Some potential limitations should be considered when interpreting our results. As the study is a retrospective cohort study, it is not possible to ascertain traditional CV risk factors at pre-specified regular intervals for both groups. However, because our data resources provide complete ascertainment of all health care provided for local residents (including, inpatient and outpatient care from all providers), we were able to obtain information on CV risk factors in all instances where such information was documented in subjects’ medical records. Because both RA subjects and CV events were defined according to information contained in the medical records, RA subjects and/or events that did not come to medical attention would have been missed. However, it is unlikely that individuals with either RA or CV events would not come to medical attention. We did not include more recent subjects with RA, who were treated with newer medications such as the biologics, and thus were unable to compare the results in recent RA subjects who have had newer, earlier, or more aggressive treatments in the past 5 years. Future research should address the association between the extent of disease activity, treatment with biologics and the relative role of CV risk factors within the RA cohort. Finally, the Rochester, Minnesota population during the calendar years under investigation was predominantly white. Therefore our findings may not be generalisable to non-white individuals. With the exception of a higher proportion of the population with higher education levels, the sociodemographic characteristics of Olmsted County residents closely resemble those of the US white population.
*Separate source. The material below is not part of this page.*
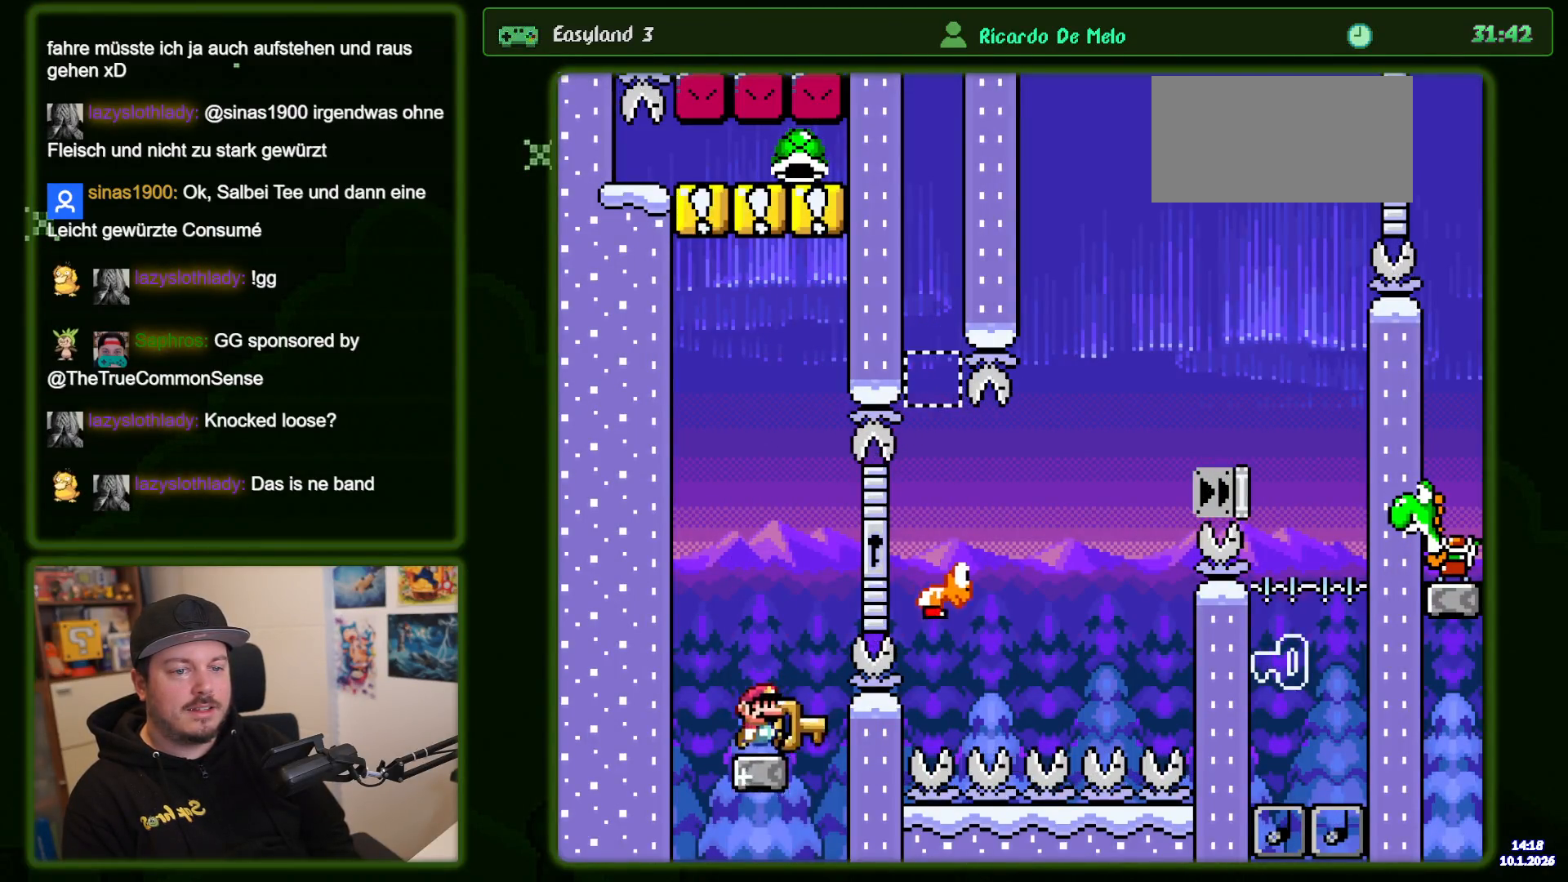
{"dt_ms": 500, "buttons": ["B", "DPAD_RIGHT"], "events": [[50, "B", "down"], [233, "B", "up"], [367, "B", "down"], [467, "B", "up"], [500, "B", "down"]]}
Our study has several strengths. These include a population-based design, standardised and reproducible approach for case ascertainment, the long and complete follow-up of all the subjects studied, and the use of standardised and reproducible validated criteria to identify RA subjects, CV risk factors, and CV outcomes.
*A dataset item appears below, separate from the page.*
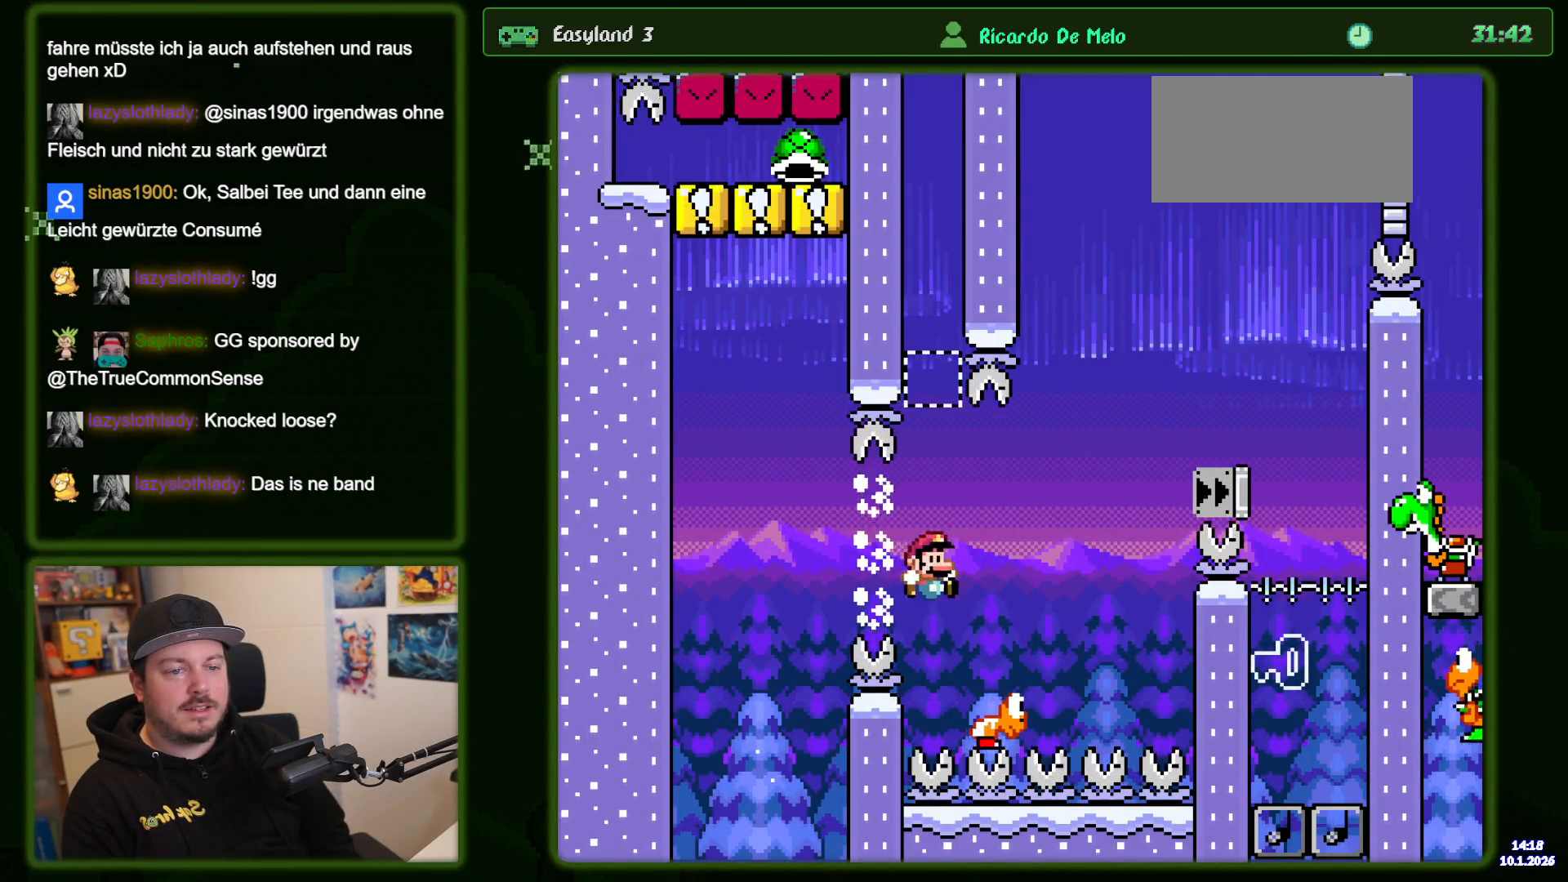
{"dt_ms": 500, "buttons": ["B", "DPAD_RIGHT"], "events": []}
In conclusion, while the prevalence and incidence of many of the traditional CV risk factors were similar among RA and non-RA subjects, there were notable differences in the impact of some traditional CV risk factors on CV outcome among RA when compared to non-RA subjects. These results indicate that CV disease prevention strategies focused solely on controlling traditional CV risk factors may not have the same impact in persons with RA as would be expected based on estimates from the general population. The apparent weaker effect of some CV risk factors in RA subjects suggests that competing mechanisms may play a role in the development of CV disease in RA. Further research, including prospective studies, is needed in order to uncover the underlying determinants of RA associated CV morbidity and mortality in order to identify therapeutic strategies that could, perhaps, ameliorate this phenomenon.
Funding: This work was supported in part by a grant from the National Institutes of Health, NIAMS (R01 AR46849) and the National Institutes of Health (AR-30582) US Public Health Service.